Edward Hillel is a photographer and multidisciplinary artist. He engages history, memory, place and community to produce works that are at once personal and reflect upon society and the human condition. Since the mid-80's he has explored photography and photo-based media. From black and white photographic portraits and narrative videos to images and installations employing photographs, videos and film, archives and found materials, projected sounds and reflective surfaces, his works are carried out within a framework of social engagement and collaboration. Site-specific projects in Berlin, Grenoble, Manchester, Montreal, New York, Nice, Paris, Prague, Venice and elsewhere have garnered the German Critics Visual Arts Prize (Berlin), The Golden Sheaf Film Award (Canada), the Prix Alain de Rothschild (France) and the Spiro Institute Arts Award (UK). His works have circulated widely through exhibitions, publications, broadcast and social media. Born in Baghdad, Iraq, Edward grew up in Montréal before moving first to Paris and then New York. He is currently founder and artistic director of the (G)eneration Project and artistic director of The Guatemala Holocaust Museum.

About the organizer

 The Hunter College Art Galleries, under the auspices of the Department of Art and Art History, have been a vital part of the New York cultural landscape since their inception over a quarter century ago. Located at the nexus of art and culture in New York City, the galleries provide a space for critical engagement with art and pedagogy, bringing together historical scholarship, contemporary artistic practice, social awareness, and experimental methodology. Since their inauguration in 1981, the Hunter College Art Galleries have presented more than 200 exhibitions. The galleries are committed to producing exhibitions, events, and scholarship in dialogue with the intellectual discourse generated by the faculty and students.
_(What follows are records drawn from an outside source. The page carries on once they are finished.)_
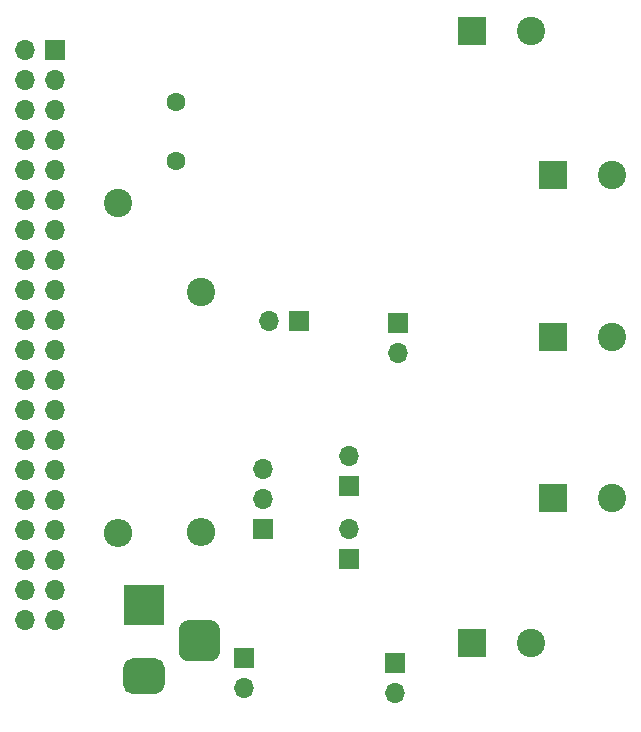
<source format=gbs>
%TF.GenerationSoftware,KiCad,Pcbnew,(5.1.6-0-10_14)*%
%TF.CreationDate,2021-03-02T15:26:55+09:00*%
%TF.ProjectId,qPCR-supercap,71504352-2d73-4757-9065-726361702e6b,rev?*%
%TF.SameCoordinates,Original*%
%TF.FileFunction,Soldermask,Bot*%
%TF.FilePolarity,Negative*%
%FSLAX46Y46*%
G04 Gerber Fmt 4.6, Leading zero omitted, Abs format (unit mm)*
G04 Created by KiCad (PCBNEW (5.1.6-0-10_14)) date 2021-03-02 15:26:55*
%MOMM*%
%LPD*%
G01*
G04 APERTURE LIST*
%ADD10C,2.400000*%
%ADD11R,2.400000X2.400000*%
%ADD12C,1.600000*%
%ADD13R,3.500000X3.500000*%
%ADD14R,1.700000X1.700000*%
%ADD15O,1.700000X1.700000*%
%ADD16O,2.400000X2.400000*%
G04 APERTURE END LIST*
D10*
%TO.C,C6*%
X125800000Y-119200000D03*
D11*
X120800000Y-119200000D03*
%TD*%
%TO.C,C7*%
X127600000Y-106950000D03*
D10*
X132600000Y-106950000D03*
%TD*%
%TO.C,C8*%
X132600000Y-93250000D03*
D11*
X127600000Y-93250000D03*
%TD*%
%TO.C,C9*%
X127600000Y-79550000D03*
D10*
X132600000Y-79550000D03*
%TD*%
%TO.C,C10*%
X125800000Y-67400000D03*
D11*
X120800000Y-67400000D03*
%TD*%
D12*
%TO.C,C12*%
X95700000Y-73400000D03*
X95700000Y-78400000D03*
%TD*%
D13*
%TO.C,J1*%
X93000000Y-116000000D03*
G36*
G01*
X94000000Y-123500000D02*
X92000000Y-123500000D01*
G75*
G02*
X91250000Y-122750000I0J750000D01*
G01*
X91250000Y-121250000D01*
G75*
G02*
X92000000Y-120500000I750000J0D01*
G01*
X94000000Y-120500000D01*
G75*
G02*
X94750000Y-121250000I0J-750000D01*
G01*
X94750000Y-122750000D01*
G75*
G02*
X94000000Y-123500000I-750000J0D01*
G01*
G37*
G36*
G01*
X98575000Y-120750000D02*
X96825000Y-120750000D01*
G75*
G02*
X95950000Y-119875000I0J875000D01*
G01*
X95950000Y-118125000D01*
G75*
G02*
X96825000Y-117250000I875000J0D01*
G01*
X98575000Y-117250000D01*
G75*
G02*
X99450000Y-118125000I0J-875000D01*
G01*
X99450000Y-119875000D01*
G75*
G02*
X98575000Y-120750000I-875000J0D01*
G01*
G37*
%TD*%
D14*
%TO.C,J2*%
X101500000Y-120500000D03*
D15*
X101500000Y-123040000D03*
%TD*%
D14*
%TO.C,J3*%
X106100000Y-91900000D03*
D15*
X103560000Y-91900000D03*
%TD*%
D14*
%TO.C,J4*%
X110400000Y-112100000D03*
D15*
X110400000Y-109560000D03*
%TD*%
%TO.C,J7*%
X110400000Y-103360000D03*
D14*
X110400000Y-105900000D03*
%TD*%
D15*
%TO.C,J6*%
X114300000Y-123440000D03*
D14*
X114300000Y-120900000D03*
%TD*%
D15*
%TO.C,J8*%
X114500000Y-94640000D03*
D14*
X114500000Y-92100000D03*
%TD*%
D16*
%TO.C,R3*%
X90800000Y-109840000D03*
D10*
X90800000Y-81900000D03*
%TD*%
D16*
%TO.C,R4*%
X97800000Y-109820000D03*
D10*
X97800000Y-89500000D03*
%TD*%
D15*
%TO.C,J9*%
X82960000Y-117260000D03*
X85500000Y-117260000D03*
X82960000Y-99480000D03*
X85500000Y-99480000D03*
X82960000Y-94400000D03*
X85500000Y-94400000D03*
X82960000Y-104560000D03*
X85500000Y-104560000D03*
X82960000Y-76620000D03*
X85500000Y-76620000D03*
X82960000Y-107100000D03*
X85500000Y-107100000D03*
X82960000Y-89320000D03*
X85500000Y-89320000D03*
X82960000Y-112180000D03*
X85500000Y-112180000D03*
X82960000Y-109640000D03*
X85500000Y-109640000D03*
X82960000Y-114720000D03*
X85500000Y-114720000D03*
X82960000Y-91860000D03*
X85500000Y-91860000D03*
X82960000Y-79160000D03*
X85500000Y-79160000D03*
X82960000Y-84240000D03*
X85500000Y-84240000D03*
X82960000Y-102020000D03*
X85500000Y-102020000D03*
X82960000Y-81700000D03*
X85500000Y-81700000D03*
X82960000Y-96940000D03*
X85500000Y-96940000D03*
D14*
X85500000Y-69000000D03*
D15*
X82960000Y-69000000D03*
X85500000Y-74080000D03*
X82960000Y-71540000D03*
X82960000Y-86780000D03*
X85500000Y-86780000D03*
X85500000Y-71540000D03*
X82960000Y-74080000D03*
%TD*%
%TO.C,JP1*%
X103100000Y-104420000D03*
X103100000Y-106960000D03*
D14*
X103100000Y-109500000D03*
%TD*%
M02*

</source>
Widely regarded as one of the leading art programs in the country, Hunter College’s Department of Art and Art History serves both undergraduate and graduate students, offering a Bachelor of Arts, a Bachelor of Fine Arts and Master of Fine Arts in studio art, and a Master of Arts in art history. In its 2012 rankings of “America’s Best Graduate Schools,” U.S. News & World Report ranked Hunter’s MFA program thirteenth and the painting and drawing program seventh in the nation.